**The data**
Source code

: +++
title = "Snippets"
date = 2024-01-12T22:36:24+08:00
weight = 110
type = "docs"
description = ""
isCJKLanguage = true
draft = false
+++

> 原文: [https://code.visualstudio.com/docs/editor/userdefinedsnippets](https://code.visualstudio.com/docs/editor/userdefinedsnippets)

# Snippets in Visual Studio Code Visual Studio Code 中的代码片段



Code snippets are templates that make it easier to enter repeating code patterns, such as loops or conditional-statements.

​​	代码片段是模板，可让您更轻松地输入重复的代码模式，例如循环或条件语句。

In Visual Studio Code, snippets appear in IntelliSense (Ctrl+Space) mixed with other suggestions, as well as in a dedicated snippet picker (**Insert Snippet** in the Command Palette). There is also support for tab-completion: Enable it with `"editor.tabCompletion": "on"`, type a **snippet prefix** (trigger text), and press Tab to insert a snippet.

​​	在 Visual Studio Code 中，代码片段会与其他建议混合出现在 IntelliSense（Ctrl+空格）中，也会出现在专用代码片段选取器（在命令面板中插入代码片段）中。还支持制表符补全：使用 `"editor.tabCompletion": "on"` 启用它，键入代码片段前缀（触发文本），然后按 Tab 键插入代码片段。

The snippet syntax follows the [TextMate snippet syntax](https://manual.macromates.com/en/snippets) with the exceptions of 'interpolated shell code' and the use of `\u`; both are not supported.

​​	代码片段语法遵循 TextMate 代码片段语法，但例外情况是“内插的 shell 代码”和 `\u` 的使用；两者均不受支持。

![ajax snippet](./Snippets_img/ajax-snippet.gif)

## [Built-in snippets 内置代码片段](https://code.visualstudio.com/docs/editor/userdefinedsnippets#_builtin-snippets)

* * *

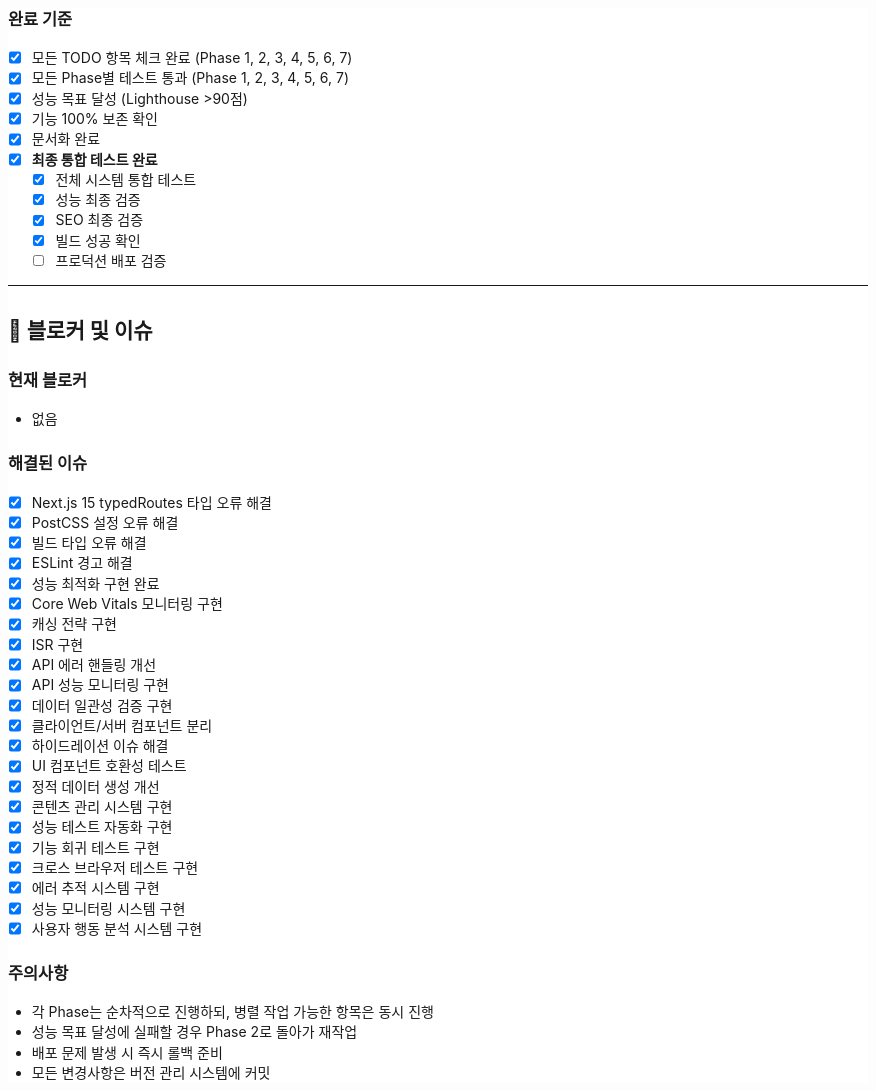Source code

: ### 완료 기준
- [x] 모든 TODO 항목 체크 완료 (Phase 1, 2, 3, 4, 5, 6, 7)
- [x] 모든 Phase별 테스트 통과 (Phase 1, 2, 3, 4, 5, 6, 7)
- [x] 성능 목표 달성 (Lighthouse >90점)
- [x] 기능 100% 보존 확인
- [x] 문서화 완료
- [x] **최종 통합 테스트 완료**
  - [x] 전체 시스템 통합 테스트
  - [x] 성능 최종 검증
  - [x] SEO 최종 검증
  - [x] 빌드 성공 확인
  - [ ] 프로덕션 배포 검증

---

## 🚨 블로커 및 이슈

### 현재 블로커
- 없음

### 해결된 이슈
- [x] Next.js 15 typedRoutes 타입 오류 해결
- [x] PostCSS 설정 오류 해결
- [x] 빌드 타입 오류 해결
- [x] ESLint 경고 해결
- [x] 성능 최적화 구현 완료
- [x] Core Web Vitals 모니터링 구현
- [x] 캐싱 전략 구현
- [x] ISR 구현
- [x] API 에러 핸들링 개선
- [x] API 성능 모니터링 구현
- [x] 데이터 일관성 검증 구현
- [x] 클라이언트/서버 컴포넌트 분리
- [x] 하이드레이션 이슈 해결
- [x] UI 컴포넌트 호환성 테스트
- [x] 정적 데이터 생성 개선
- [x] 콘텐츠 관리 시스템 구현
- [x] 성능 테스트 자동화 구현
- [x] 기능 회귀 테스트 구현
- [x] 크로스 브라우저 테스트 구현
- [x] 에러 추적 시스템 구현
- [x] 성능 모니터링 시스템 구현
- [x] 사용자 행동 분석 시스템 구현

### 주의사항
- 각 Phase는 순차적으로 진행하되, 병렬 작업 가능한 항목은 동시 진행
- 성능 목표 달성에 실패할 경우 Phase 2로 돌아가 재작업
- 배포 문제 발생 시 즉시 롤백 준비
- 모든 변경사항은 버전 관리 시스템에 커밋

==

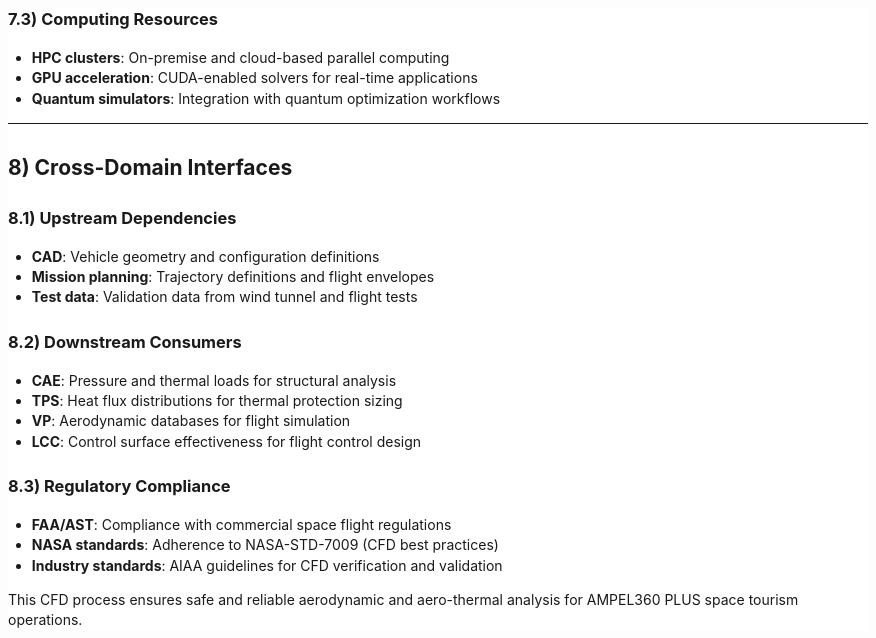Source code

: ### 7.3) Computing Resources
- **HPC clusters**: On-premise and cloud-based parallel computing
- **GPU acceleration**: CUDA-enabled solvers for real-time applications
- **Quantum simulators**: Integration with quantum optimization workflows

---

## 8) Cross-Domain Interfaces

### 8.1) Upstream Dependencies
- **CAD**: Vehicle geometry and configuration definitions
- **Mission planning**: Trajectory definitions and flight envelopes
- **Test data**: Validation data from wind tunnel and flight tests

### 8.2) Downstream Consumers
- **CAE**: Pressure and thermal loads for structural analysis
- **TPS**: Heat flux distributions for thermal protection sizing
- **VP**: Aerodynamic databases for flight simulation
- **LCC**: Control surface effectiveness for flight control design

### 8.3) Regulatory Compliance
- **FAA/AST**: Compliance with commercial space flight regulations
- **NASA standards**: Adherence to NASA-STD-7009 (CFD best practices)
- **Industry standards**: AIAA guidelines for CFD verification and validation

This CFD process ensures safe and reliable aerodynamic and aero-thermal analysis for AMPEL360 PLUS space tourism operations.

**Work item**
From the line containing "- [x] 빌드 성공 확인" down to the line containing "- 성능 목표 달성에 실패할 경우 Phase 2로 돌아가 재작업" in the material above, reproduce every line exactly, including the two end lines.

**Response box**
  - [x] 빌드 성공 확인
  - [ ] 프로덕션 배포 검증

---

## 🚨 블로커 및 이슈

### 현재 블로커
- 없음

### 해결된 이슈
- [x] Next.js 15 typedRoutes 타입 오류 해결
- [x] PostCSS 설정 오류 해결
- [x] 빌드 타입 오류 해결
- [x] ESLint 경고 해결
- [x] 성능 최적화 구현 완료
- [x] Core Web Vitals 모니터링 구현
- [x] 캐싱 전략 구현
- [x] ISR 구현
- [x] API 에러 핸들링 개선
- [x] API 성능 모니터링 구현
- [x] 데이터 일관성 검증 구현
- [x] 클라이언트/서버 컴포넌트 분리
- [x] 하이드레이션 이슈 해결
- [x] UI 컴포넌트 호환성 테스트
- [x] 정적 데이터 생성 개선
- [x] 콘텐츠 관리 시스템 구현
- [x] 성능 테스트 자동화 구현
- [x] 기능 회귀 테스트 구현
- [x] 크로스 브라우저 테스트 구현
- [x] 에러 추적 시스템 구현
- [x] 성능 모니터링 시스템 구현
- [x] 사용자 행동 분석 시스템 구현

### 주의사항
- 각 Phase는 순차적으로 진행하되, 병렬 작업 가능한 항목은 동시 진행
- 성능 목표 달성에 실패할 경우 Phase 2로 돌아가 재작업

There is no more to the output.